■ WORK ITEM
With the images removed, return every line below exactly as it reads.

━━ DATASET CONTENT

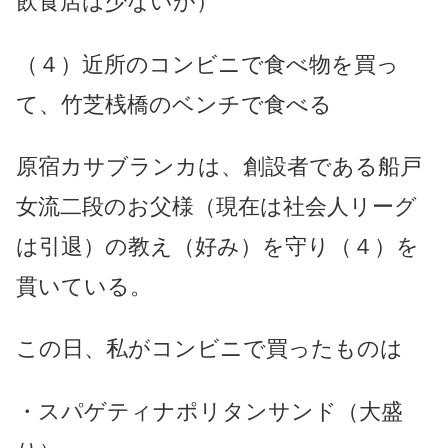
飲食店は少ないが）
（４）近所のコンビニで食べ物を買っ
て、竹芝桟橋のベンチで食べる
原宿カサブランカは、創設者である船戸
女流二段のお父様（現在は社会人リーグ
は引退）の教え（好み）を守り（４）を
貫いている。
この日、私がコンビニで買ったものは
・スパゲティナポリタンサンド（大盛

━━━━

■ RESPONSE TO THE EXERCISE
飲食店は少ないが）
（４）近所のコンビニで食べ物を買っ
て、竹芝桟橋のベンチで食べる
原宿カサブランカは、創設者である船戸
女流二段のお父様（現在は社会人リーグ
は引退）の教え（好み）を守り（４）を
貫いている。
この日、私がコンビニで買ったものは
・スパゲティナポリタンサンド（大盛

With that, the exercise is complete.